* **MATERIALS PROVIDED**
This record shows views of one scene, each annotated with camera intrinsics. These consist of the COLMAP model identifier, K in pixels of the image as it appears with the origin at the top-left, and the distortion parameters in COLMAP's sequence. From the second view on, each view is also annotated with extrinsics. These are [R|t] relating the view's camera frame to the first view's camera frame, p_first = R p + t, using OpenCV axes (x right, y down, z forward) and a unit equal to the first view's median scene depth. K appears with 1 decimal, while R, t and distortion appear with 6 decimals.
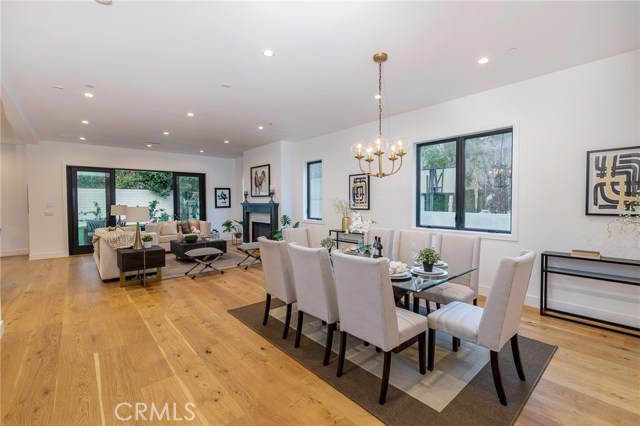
lens RADIAL K [[280.4, 0, 320.0], [0, 280.4, 213.0], [0, 0, 1]] dist [-0.000187, -0.000352]
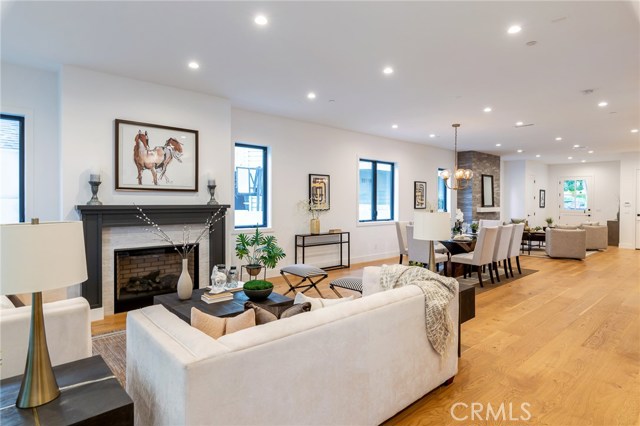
lens RADIAL K [[365.7, 0, 319.2], [0, 365.7, 205.2], [0, 0, 1]] dist [-0.002276, -0.000341]
pose [[-0.022453, -0.012318, 0.999672, -0.861359], [0.032055, 0.999401, 0.013034, -0.035583], [-0.999234, 0.032337, -0.022045, 0.777077]]
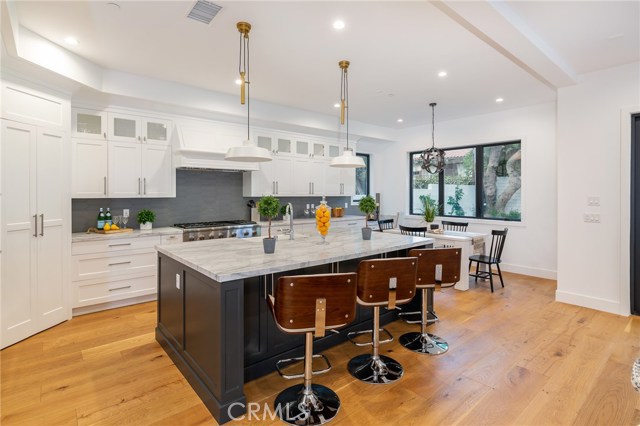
lens RADIAL K [[323.9, 0, 320.3], [0, 323.9, 192.8], [0, 0, 1]] dist [0.001364, -0.000316]
pose [[-0.007262, -0.000149, -0.999974, -0.362482], [-0.038061, 0.999275, 0.000127, -0.025405], [0.999249, 0.038061, -0.007262, 0.488114]]
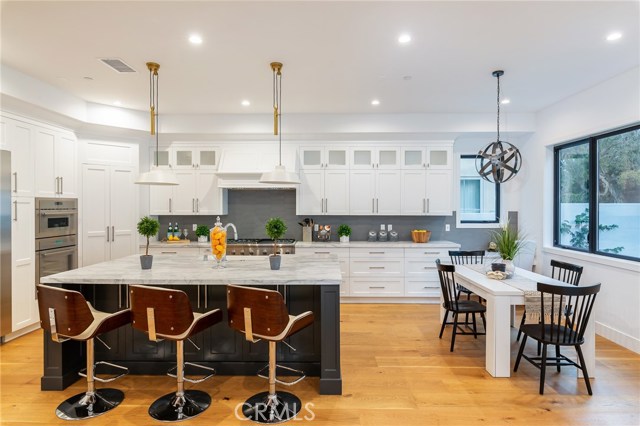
lens RADIAL K [[365.7, 0, 319.2], [0, 365.7, 205.2], [0, 0, 1]] dist [-0.002276, -0.000341]
pose [[-0.669514, 0.000561, -0.742799, -0.537125], [-0.027754, 0.999283, 0.025770, -0.053080], [0.742281, 0.037869, -0.669018, 0.886731]]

* **YOUR GOAL**
Retype the whole listing, keeping every line identical and omitting all pictures.

* **ANSWER FOR THIS EXERCISE**
This record shows views of one scene, each annotated with camera intrinsics. These consist of the COLMAP model identifier, K in pixels of the image as it appears with the origin at the top-left, and the distortion parameters in COLMAP's sequence. From the second view on, each view is also annotated with extrinsics. These are [R|t] relating the view's camera frame to the first view's camera frame, p_first = R p + t, using OpenCV axes (x right, y down, z forward) and a unit equal to the first view's median scene depth. K appears with 1 decimal, while R, t and distortion appear with 6 decimals.
lens RADIAL K [[280.4, 0, 320.0], [0, 280.4, 213.0], [0, 0, 1]] dist [-0.000187, -0.000352]
lens RADIAL K [[365.7, 0, 319.2], [0, 365.7, 205.2], [0, 0, 1]] dist [-0.002276, -0.000341]
pose [[-0.022453, -0.012318, 0.999672, -0.861359], [0.032055, 0.999401, 0.013034, -0.035583], [-0.999234, 0.032337, -0.022045, 0.777077]]
lens RADIAL K [[323.9, 0, 320.3], [0, 323.9, 192.8], [0, 0, 1]] dist [0.001364, -0.000316]
pose [[-0.007262, -0.000149, -0.999974, -0.362482], [-0.038061, 0.999275, 0.000127, -0.025405], [0.999249, 0.038061, -0.007262, 0.488114]]
lens RADIAL K [[365.7, 0, 319.2], [0, 365.7, 205.2], [0, 0, 1]] dist [-0.002276, -0.000341]
pose [[-0.669514, 0.000561, -0.742799, -0.537125], [-0.027754, 0.999283, 0.025770, -0.053080], [0.742281, 0.037869, -0.669018, 0.886731]]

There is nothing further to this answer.